Former Afghan politician

Assadullah Sarwari (Dari: اسد الله سروری) is an Afghan former politician, former ambassador to the Mongolian People's Republic and convicted war criminal who belonged to the Khalq faction of the communist People's Democratic Party of Afghanistan (PDPA). He was born in Ghazni Province.

==Career==
Asadullah Sarwari was born in 1930 in Ghazni Province into a Tajik family. Sarwari received his education in the Soviet Union and would later serve as a helicopter pilot for the Royal Afghan Air Force during the monarchy of Mohammed Zahir Shah, and later as the air force garrison commander under President Mohammed Daoud Khan, who ousted Shah in a coup in 1973.

When the Communist government took over during the Saur Revolution, in which Daoud was deposed and killed, Sarwari was appointed head of the Afghan Security Service (AGSA) in 1978 and continued to serve until he was replaced by Hafizullah Amin's nephew, Asadullah Amin in October 1979.

In September 1979 Sarwari was involved in a pro-Nur Muhammad Taraki plot to oust Prime Minister Hafizullah Amin. After the failure of the plot, he and his comrades (the 'Gang of Four') escaped to the Soviet Embassy, where he was given asylum until the Soviet invasion and the fall of Amin in December 1979.
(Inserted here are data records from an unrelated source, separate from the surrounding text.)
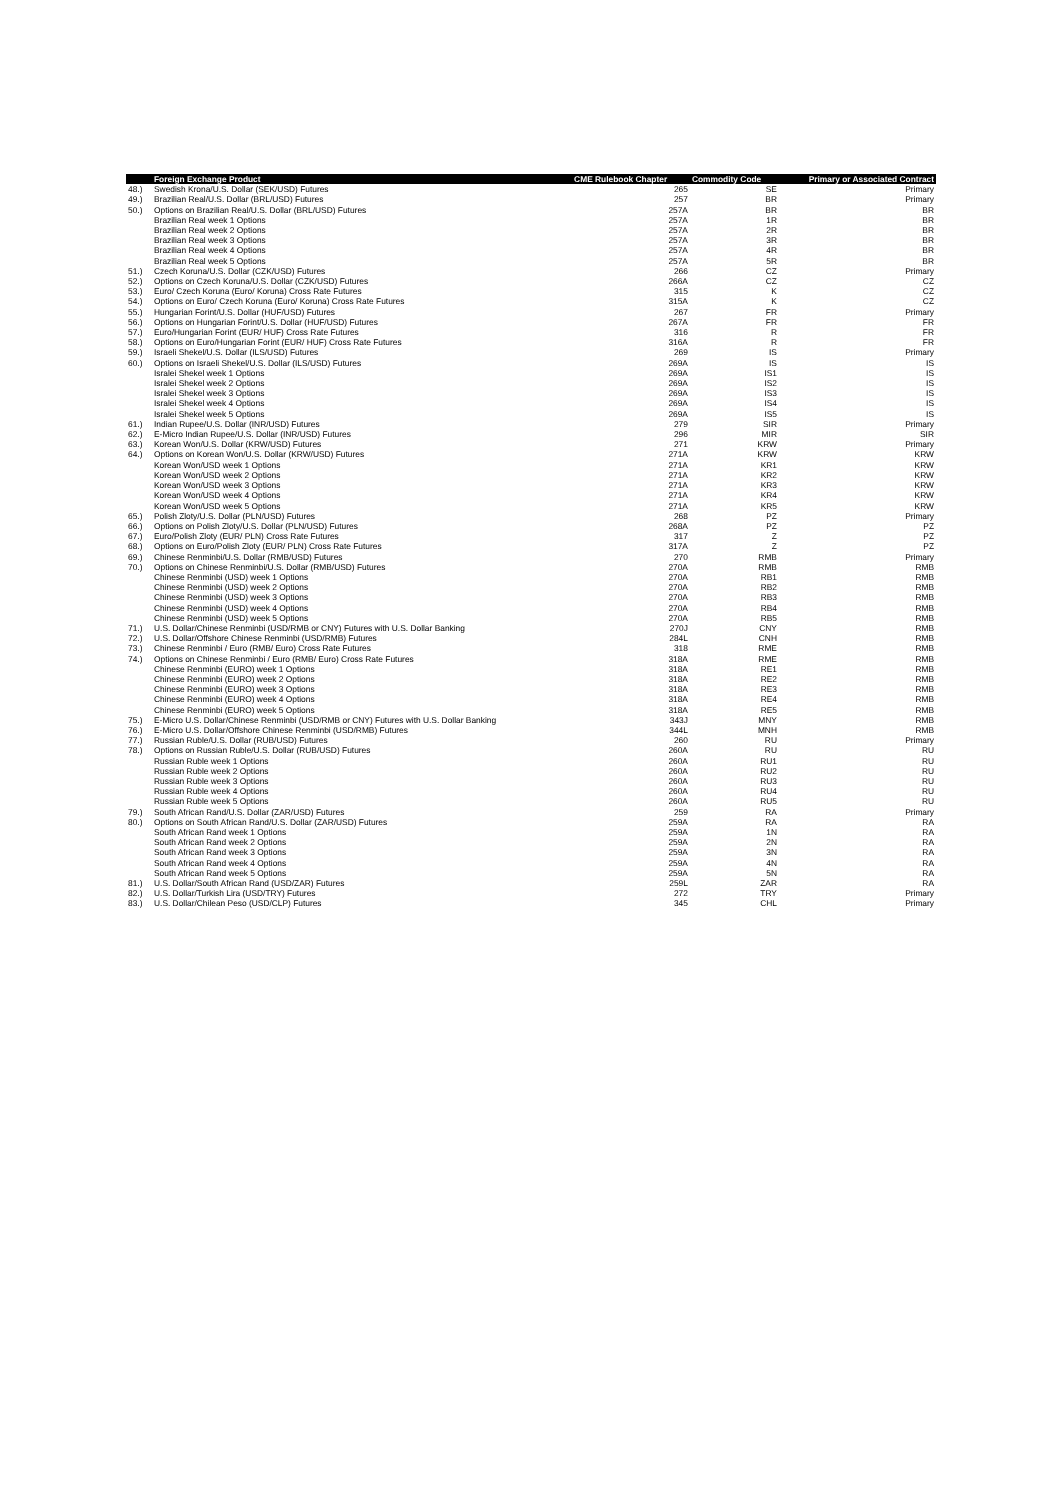| | Foreign Exchange Product | CME Rulebook Chapter | Commodity Code | Primary or Associated Contract |
| --- | --- | --- | --- | --- |
| 48.) | Swedish Krona/U.S. Dollar (SEK/USD) Futures | 265 | SE | Primary |
| 49.) | Brazilian Real/U.S. Dollar (BRL/USD) Futures | 257 | BR | Primary |
| 50.) | Options on Brazilian Real/U.S. Dollar (BRL/USD) Futures | 257A | BR | BR |
| | Brazilian Real week 1 Options | 257A | 1R | BR |
| | Brazilian Real week 2 Options | 257A | 2R | BR |
| | Brazilian Real week 3 Options | 257A | 3R | BR |
| | Brazilian Real week 4 Options | 257A | 4R | BR |
| | Brazilian Real week 5 Options | 257A | 5R | BR |
| 51.) | Czech Koruna/U.S. Dollar (CZK/USD) Futures | 266 | CZ | Primary |
| 52.) | Options on Czech Koruna/U.S. Dollar (CZK/USD) Futures | 266A | CZ | CZ |
| 53.) | Euro/ Czech Koruna (Euro/ Koruna) Cross Rate Futures | 315 | K | CZ |
| 54.) | Options on Euro/ Czech Koruna (Euro/ Koruna) Cross Rate Futures | 315A | K | CZ |
| 55.) | Hungarian Forint/U.S. Dollar (HUF/USD) Futures | 267 | FR | Primary |
| 56.) | Options on Hungarian Forint/U.S. Dollar (HUF/USD) Futures | 267A | FR | FR |
| 57.) | Euro/Hungarian Forint (EUR/ HUF) Cross Rate Futures | 316 | R | FR |
| 58.) | Options on Euro/Hungarian Forint (EUR/ HUF) Cross Rate Futures | 316A | R | FR |
| 59.) | Israeli Shekel/U.S. Dollar (ILS/USD) Futures | 269 | IS | Primary |
| 60.) | Options on Israeli Shekel/U.S. Dollar (ILS/USD) Futures | 269A | IS | IS |
| | Isralei Shekel week 1 Options | 269A | IS1 | IS |
| | Isralei Shekel week 2 Options | 269A | IS2 | IS |
| | Isralei Shekel week 3 Options | 269A | IS3 | IS |
| | Isralei Shekel week 4 Options | 269A | IS4 | IS |
| | Isralei Shekel week 5 Options | 269A | IS5 | IS |
| 61.) | Indian Rupee/U.S. Dollar (INR/USD) Futures | 279 | SIR | Primary |
| 62.) | E-Micro Indian Rupee/U.S. Dollar (INR/USD) Futures | 296 | MIR | SIR |
| 63.) | Korean Won/U.S. Dollar (KRW/USD) Futures | 271 | KRW | Primary |
| 64.) | Options on Korean Won/U.S. Dollar (KRW/USD) Futures | 271A | KRW | KRW |
| | Korean Won/USD week 1 Options | 271A | KR1 | KRW |
| | Korean Won/USD week 2 Options | 271A | KR2 | KRW |
| | Korean Won/USD week 3 Options | 271A | KR3 | KRW |
| | Korean Won/USD week 4 Options | 271A | KR4 | KRW |
| | Korean Won/USD week 5 Options | 271A | KR5 | KRW |
| 65.) | Polish Zloty/U.S. Dollar (PLN/USD) Futures | 268 | PZ | Primary |
| 66.) | Options on Polish Zloty/U.S. Dollar (PLN/USD) Futures | 268A | PZ | PZ |
| 67.) | Euro/Polish Zloty (EUR/ PLN) Cross Rate Futures | 317 | Z | PZ |
| 68.) | Options on Euro/Polish Zloty (EUR/ PLN) Cross Rate Futures | 317A | Z | PZ |
| 69.) | Chinese Renminbi/U.S. Dollar (RMB/USD) Futures | 270 | RMB | Primary |
| 70.) | Options on Chinese Renminbi/U.S. Dollar (RMB/USD) Futures | 270A | RMB | RMB |
| | Chinese Renminbi (USD) week 1 Options | 270A | RB1 | RMB |
| | Chinese Renminbi (USD) week 2 Options | 270A | RB2 | RMB |
| | Chinese Renminbi (USD) week 3 Options | 270A | RB3 | RMB |
| | Chinese Renminbi (USD) week 4 Options | 270A | RB4 | RMB |
| | Chinese Renminbi (USD) week 5 Options | 270A | RB5 | RMB |
| 71.) | U.S. Dollar/Chinese Renminbi (USD/RMB or CNY) Futures with U.S. Dollar Banking | 270J | CNY | RMB |
| 72.) | U.S. Dollar/Offshore Chinese Renminbi (USD/RMB) Futures | 284L | CNH | RMB |
| 73.) | Chinese Renminbi / Euro (RMB/ Euro) Cross Rate Futures | 318 | RME | RMB |
| 74.) | Options on Chinese Renminbi / Euro (RMB/ Euro) Cross Rate Futures | 318A | RME | RMB |
| | Chinese Renminbi (EURO) week 1 Options | 318A | RE1 | RMB |
| | Chinese Renminbi (EURO) week 2 Options | 318A | RE2 | RMB |
| | Chinese Renminbi (EURO) week 3 Options | 318A | RE3 | RMB |
| | Chinese Renminbi (EURO) week 4 Options | 318A | RE4 | RMB |
| | Chinese Renminbi (EURO) week 5 Options | 318A | RE5 | RMB |
| 75.) | E-Micro U.S. Dollar/Chinese Renminbi (USD/RMB or CNY) Futures with U.S. Dollar Banking | 343J | MNY | RMB |
| 76.) | E-Micro U.S. Dollar/Offshore Chinese Renminbi (USD/RMB) Futures | 344L | MNH | RMB |
| 77.) | Russian Ruble/U.S. Dollar (RUB/USD) Futures | 260 | RU | Primary |
| 78.) | Options on Russian Ruble/U.S. Dollar (RUB/USD) Futures | 260A | RU | RU |
| | Russian Ruble week 1 Options | 260A | RU1 | RU |
| | Russian Ruble week 2 Options | 260A | RU2 | RU |
| | Russian Ruble week 3 Options | 260A | RU3 | RU |
| | Russian Ruble week 4 Options | 260A | RU4 | RU |
| | Russian Ruble week 5 Options | 260A | RU5 | RU |
| 79.) | South African Rand/U.S. Dollar (ZAR/USD) Futures | 259 | RA | Primary |
| 80.) | Options on South African Rand/U.S. Dollar (ZAR/USD) Futures | 259A | RA | RA |
| | South African Rand week 1 Options | 259A | 1N | RA |
| | South African Rand week 2 Options | 259A | 2N | RA |
| | South African Rand week 3 Options | 259A | 3N | RA |
| | South African Rand week 4 Options | 259A | 4N | RA |
| | South African Rand week 5 Options | 259A | 5N | RA |
| 81.) | U.S. Dollar/South African Rand (USD/ZAR) Futures | 259L | ZAR | RA |
| 82.) | U.S. Dollar/Turkish Lira (USD/TRY) Futures | 272 | TRY | Primary |
| 83.) | U.S. Dollar/Chilean Peso (USD/CLP) Futures | 345 | CHL | Primary |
After the invasion, under the government of Babrak Karmal, Sarwari was first given the position of deputy prime minister, but he was soon removed from the government and posted as ambassador to Mongolia from 1980 to 1986. In January 1980, Sarwari also became a member of the PDPA Politburo. In 1981, he was stripped of membership in the PDPA Politburo, and expelled from the party's Central Committee five years later in July 1986. President Mohammad Najibullah appointed him as ambassador to East Germany until 1988 and then South Yemen in 1989.

Sarwari was expelled from the party following his alleged role in support of Shahnawaz Tanai's coup attempt in 1990.

In May 1992, after the collapse of the Afghan government, Sarwari was arrested by the Shura-e Nazar militia of Ahmad Shah Massoud and was kept in detention in Panjshir. In 2005, he was transferred to the National Directorate of Security (NDS).

==Death sentence and imprisonment==
On December 25, 2005, he was charged with the involvement in the arbitrary arrest, torture and mass killing of hundreds of opponents during his tenure as head of Afghan intelligence for a period of one year. On February 25, 2006, he was sentenced to death by firing squad for ordering the killing of over 400 people; he was cleared of charges involving conspiracy against the post-Communist government. His was the first trial involving war crimes in Afghanistan in the post-Taliban era. The proceedings of the trial were condemned by the Amnesty International as "grossly unfair".

Reuters reported that he received a death sentence in January 2006. In 2008 a court of appeal commuted his sentence to 19 years' imprisonment. He was released from jail in January 2017.